ESI at 20 Years: Over $6.3 Billion Invested to Grow Capacity and Efficiency

Uganda’s power sub-Sector is divided into three: the generation, transmission, and distribution segments.

While generation has both public and private power producers, the transmission segment is solely in the government’s hands.

The distribution portion has private and public companies operating in different service areas.

Over the years, the Electricity Regulatory Authority (ERA), has licensed many generation and nine (9) distribution utilities that combined have invested about $6.3 billion in the sub-Sector leading to increased generation capacity, elimination of load shedding, increased connections and revenue collections while reducing the energy losses.

From three generation plants in 2000, Uganda now has 42 plants spread across the country.

These have increased the installed generation capacity from 404.4 megawatts (MW) to 1,268.9 as of November 2020.

The capacity will rise to 1,868.9MW once the $1.4 billion Karuma hydropower project is commissioned early next year.

Increased generation capacity since 2012 when the government commissioned the $902 million worth Bujagali Dam to date has eliminated load shedding (power rationing).


It has also relieved the government of the burden of subsidising the retail tariffs, which were high when Uganda roped in a thermal plant Aggreko, to mitigate the power deficit Uganda faced from 2005 to 2012.

Over that period, the government spent Shs1.5 trillion on subventions to shield the consumers.

Regarding power transmission, the government has invested in expanding the transmission network from 730 kilometres (km) in 2000 to 3,223 km to date.  Uganda Electricity Transmission Company Limited (UETCL), the Grid Operator, intends to further expand it to 5,721km within the next five years.

Additionally, UETCL plans to increase the number of high voltage substations from 21 to 49 and transformers from 50 to 104 over the same period.

Increased investment in the transmission infrastructure has enabled the transportation of power from the generation plants to transmission substations where it is stepped down for distribution.

While still a challenge, deemed energy costs are reducing because of the investments in the transmission grid.

The Auditor General’s report on the financial statements of UETCL for the year ended 30 June 2018 noted that deemed energy charges dropped from 34 per cent in fiscal year 2016/17 to 8.2 per cent.

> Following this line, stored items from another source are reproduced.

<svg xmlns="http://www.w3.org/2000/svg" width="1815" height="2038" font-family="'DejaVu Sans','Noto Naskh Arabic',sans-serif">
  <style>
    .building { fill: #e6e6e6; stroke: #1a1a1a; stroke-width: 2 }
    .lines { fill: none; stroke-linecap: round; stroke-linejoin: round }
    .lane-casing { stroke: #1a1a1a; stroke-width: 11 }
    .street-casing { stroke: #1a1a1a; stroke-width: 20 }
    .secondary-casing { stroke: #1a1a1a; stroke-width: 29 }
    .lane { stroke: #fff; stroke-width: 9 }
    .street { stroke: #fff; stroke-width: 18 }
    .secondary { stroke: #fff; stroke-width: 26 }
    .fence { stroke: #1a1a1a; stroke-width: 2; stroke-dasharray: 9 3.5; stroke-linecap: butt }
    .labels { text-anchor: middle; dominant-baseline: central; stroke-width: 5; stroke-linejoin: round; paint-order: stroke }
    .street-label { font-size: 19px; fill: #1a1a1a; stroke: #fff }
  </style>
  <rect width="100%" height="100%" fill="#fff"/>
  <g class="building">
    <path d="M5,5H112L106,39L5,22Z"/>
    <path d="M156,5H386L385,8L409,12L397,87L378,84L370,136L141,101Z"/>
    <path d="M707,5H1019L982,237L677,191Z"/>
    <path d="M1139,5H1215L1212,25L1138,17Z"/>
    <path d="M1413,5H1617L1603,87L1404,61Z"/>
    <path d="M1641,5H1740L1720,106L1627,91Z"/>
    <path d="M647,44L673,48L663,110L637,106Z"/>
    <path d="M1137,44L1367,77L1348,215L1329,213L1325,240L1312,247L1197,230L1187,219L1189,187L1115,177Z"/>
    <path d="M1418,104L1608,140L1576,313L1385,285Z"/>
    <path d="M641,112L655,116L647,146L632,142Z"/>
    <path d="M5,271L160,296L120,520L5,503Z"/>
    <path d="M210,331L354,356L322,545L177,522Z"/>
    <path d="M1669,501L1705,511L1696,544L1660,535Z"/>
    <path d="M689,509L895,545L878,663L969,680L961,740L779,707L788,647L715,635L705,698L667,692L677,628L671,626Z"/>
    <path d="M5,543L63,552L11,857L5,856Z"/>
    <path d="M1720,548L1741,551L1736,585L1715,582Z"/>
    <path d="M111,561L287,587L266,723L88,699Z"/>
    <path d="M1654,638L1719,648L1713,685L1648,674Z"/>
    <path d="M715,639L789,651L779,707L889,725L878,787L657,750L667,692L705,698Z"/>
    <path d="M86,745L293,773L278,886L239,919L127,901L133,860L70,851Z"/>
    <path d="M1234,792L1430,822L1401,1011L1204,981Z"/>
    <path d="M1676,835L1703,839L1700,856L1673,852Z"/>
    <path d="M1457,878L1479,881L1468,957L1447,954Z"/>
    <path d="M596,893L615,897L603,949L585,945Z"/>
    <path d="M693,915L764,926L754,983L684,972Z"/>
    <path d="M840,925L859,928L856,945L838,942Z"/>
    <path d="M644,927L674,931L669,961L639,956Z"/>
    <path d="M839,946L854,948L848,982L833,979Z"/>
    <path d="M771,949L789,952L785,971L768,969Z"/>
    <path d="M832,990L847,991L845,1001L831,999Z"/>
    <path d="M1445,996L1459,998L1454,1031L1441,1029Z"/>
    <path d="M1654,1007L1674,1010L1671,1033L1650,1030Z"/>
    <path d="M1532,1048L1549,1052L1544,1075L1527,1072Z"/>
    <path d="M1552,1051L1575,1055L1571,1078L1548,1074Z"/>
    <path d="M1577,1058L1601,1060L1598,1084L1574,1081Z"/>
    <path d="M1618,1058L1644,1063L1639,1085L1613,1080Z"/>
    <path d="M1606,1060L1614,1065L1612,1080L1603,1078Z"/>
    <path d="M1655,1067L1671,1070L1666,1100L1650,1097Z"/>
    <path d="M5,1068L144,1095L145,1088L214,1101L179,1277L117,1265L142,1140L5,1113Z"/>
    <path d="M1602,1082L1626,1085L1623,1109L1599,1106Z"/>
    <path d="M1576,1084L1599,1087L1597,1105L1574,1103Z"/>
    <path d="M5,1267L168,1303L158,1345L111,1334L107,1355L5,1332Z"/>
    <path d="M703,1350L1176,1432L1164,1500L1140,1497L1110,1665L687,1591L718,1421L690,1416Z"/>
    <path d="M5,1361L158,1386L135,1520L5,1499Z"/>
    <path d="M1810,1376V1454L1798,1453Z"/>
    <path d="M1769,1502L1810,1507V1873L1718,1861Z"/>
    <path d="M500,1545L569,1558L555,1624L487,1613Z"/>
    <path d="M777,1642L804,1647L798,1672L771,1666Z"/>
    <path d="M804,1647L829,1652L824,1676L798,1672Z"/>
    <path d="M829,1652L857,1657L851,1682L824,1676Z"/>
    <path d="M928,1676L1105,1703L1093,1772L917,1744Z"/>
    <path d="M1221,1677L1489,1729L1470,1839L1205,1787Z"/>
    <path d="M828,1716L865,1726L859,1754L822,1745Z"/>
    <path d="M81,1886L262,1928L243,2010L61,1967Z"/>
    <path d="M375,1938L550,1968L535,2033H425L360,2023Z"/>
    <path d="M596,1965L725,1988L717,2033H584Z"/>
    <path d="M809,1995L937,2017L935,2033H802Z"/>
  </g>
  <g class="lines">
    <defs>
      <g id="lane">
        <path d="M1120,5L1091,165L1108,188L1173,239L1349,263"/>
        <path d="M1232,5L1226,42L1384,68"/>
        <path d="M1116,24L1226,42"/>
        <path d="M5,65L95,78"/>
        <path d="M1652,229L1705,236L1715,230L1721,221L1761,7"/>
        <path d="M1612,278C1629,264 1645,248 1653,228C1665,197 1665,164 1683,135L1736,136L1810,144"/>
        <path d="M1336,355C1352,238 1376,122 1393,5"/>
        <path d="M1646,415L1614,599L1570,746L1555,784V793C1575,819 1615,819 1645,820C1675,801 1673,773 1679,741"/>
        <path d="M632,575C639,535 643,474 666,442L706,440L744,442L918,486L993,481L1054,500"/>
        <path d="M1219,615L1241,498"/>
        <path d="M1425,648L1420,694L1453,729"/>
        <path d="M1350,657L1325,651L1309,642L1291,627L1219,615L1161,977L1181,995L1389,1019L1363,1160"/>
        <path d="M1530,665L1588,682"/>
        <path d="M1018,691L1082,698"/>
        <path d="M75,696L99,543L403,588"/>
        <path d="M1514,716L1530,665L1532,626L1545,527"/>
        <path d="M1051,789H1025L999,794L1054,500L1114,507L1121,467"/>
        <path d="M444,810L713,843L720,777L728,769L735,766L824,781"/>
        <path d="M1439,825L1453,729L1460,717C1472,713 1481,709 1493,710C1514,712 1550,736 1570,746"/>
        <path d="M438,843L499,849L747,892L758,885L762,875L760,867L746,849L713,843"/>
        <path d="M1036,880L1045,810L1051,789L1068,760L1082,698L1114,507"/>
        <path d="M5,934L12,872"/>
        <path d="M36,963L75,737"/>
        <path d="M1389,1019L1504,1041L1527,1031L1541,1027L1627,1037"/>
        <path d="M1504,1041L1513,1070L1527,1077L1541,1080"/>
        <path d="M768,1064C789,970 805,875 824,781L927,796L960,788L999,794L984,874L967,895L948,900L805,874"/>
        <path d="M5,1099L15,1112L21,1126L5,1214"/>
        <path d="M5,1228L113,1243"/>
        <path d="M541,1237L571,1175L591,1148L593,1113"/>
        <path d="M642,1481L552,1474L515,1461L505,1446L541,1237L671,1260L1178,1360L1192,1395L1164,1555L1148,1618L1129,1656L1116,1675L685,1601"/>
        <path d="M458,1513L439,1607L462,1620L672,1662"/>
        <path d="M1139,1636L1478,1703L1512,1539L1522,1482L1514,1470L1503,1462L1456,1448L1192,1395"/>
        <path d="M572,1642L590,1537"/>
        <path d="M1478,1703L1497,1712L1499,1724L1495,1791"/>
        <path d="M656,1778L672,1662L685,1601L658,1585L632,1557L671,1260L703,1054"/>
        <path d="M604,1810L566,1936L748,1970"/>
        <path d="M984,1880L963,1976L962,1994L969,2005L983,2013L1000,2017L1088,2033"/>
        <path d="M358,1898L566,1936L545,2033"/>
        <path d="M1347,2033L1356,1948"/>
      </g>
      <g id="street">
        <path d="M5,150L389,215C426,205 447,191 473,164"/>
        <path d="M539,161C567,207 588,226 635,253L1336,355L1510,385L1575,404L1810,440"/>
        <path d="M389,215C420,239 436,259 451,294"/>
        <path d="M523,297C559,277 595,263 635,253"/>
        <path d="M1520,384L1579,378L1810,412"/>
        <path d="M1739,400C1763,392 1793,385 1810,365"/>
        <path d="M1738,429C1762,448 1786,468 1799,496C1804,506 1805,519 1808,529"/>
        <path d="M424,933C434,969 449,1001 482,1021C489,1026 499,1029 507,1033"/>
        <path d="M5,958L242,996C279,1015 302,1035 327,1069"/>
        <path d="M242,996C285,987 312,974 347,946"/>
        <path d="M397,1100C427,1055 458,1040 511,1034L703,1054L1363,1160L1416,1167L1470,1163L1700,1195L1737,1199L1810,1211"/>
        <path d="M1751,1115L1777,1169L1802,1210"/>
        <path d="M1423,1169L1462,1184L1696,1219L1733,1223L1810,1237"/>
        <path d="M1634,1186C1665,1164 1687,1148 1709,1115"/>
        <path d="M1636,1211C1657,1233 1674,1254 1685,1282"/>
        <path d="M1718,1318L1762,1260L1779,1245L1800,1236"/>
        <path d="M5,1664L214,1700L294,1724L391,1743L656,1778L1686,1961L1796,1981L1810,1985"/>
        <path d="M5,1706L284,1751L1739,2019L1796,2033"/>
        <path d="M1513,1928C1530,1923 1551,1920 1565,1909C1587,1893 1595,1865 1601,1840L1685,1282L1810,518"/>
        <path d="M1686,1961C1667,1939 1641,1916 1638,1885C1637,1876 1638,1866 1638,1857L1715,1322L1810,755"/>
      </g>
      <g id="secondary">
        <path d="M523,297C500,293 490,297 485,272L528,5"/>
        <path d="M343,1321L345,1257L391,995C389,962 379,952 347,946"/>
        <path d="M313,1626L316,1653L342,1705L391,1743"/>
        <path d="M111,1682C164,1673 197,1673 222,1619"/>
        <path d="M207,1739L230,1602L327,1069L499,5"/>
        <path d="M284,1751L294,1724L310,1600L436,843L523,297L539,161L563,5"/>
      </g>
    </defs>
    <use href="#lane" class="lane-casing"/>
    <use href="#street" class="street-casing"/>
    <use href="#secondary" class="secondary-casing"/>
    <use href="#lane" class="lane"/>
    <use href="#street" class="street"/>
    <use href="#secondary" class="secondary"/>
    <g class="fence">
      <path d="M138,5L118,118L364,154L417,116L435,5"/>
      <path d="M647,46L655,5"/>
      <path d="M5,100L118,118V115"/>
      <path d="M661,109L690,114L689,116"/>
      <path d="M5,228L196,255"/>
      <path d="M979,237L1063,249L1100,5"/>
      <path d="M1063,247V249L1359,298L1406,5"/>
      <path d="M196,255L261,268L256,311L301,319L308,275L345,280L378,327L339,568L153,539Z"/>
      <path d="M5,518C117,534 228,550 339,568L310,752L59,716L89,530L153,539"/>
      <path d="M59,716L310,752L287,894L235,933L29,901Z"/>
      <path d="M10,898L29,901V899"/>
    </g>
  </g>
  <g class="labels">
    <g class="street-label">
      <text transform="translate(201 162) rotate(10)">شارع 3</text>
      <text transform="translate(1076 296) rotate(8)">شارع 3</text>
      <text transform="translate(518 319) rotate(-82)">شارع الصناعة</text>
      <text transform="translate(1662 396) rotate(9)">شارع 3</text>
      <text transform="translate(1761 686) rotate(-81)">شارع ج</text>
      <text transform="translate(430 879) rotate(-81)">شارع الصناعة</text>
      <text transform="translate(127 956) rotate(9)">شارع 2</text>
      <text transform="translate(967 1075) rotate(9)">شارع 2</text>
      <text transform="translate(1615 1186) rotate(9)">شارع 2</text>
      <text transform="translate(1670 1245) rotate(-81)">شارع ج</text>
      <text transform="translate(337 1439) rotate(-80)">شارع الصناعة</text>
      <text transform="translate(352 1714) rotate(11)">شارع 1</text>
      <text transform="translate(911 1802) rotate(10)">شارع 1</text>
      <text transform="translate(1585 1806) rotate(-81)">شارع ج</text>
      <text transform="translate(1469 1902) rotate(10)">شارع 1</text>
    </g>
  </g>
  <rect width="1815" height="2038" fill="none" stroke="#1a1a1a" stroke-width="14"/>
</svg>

When it comes to power distribution, following the liberalisation of the power sector, ERA has licenced nine power distribution companies.

These are the Uganda Electricity Distribution Company Limited (UEDCL), Umeme Ltd, West Nile Rural Electrification Company (WENRECO), Kilembe Investments Ltd (KIL), Kalangala Infrastructure Services (KIS), Kyegegwa Rural Electricity Cooperative Society (KRECS), Pader Abim Community Multipurpose Electric Cooperative Society (PACMECS), Bundibugyo Energy Cooperative Society (BECS) and Hydromax.

Umeme, the leading distribution utility with a 98 per cent market share, has increased the number of connections in its service area from 292,000 in 2005 to 1.52 million of the total 1.64 million customers connected – enabling more Ugandans to light their homes and power businesses with electricity.

Furthermore, Umeme has reduced the energy losses from 35.4 per cent to 16 per while increasing the revenue collections from 80 per cent to 99.7 per cent.

Between 2005 when it got the concession to operate and maintain the main distribution network and 2019, Umeme had invested $654 million in the network.

This news Website could not readily establish how much each of the other eight distribution companies have invested over the years.

Improved revenue collection means the ESI can sustain its operations without handouts from the government and that means the government can spend what would have gone to artificially propping the sector on other public projects.

Continued investment in technology and in maintenance of network assets has reduced on the frequency and duration of power outages, thereby ensuring consumers have fewer interruptions to their utilisation of electricity.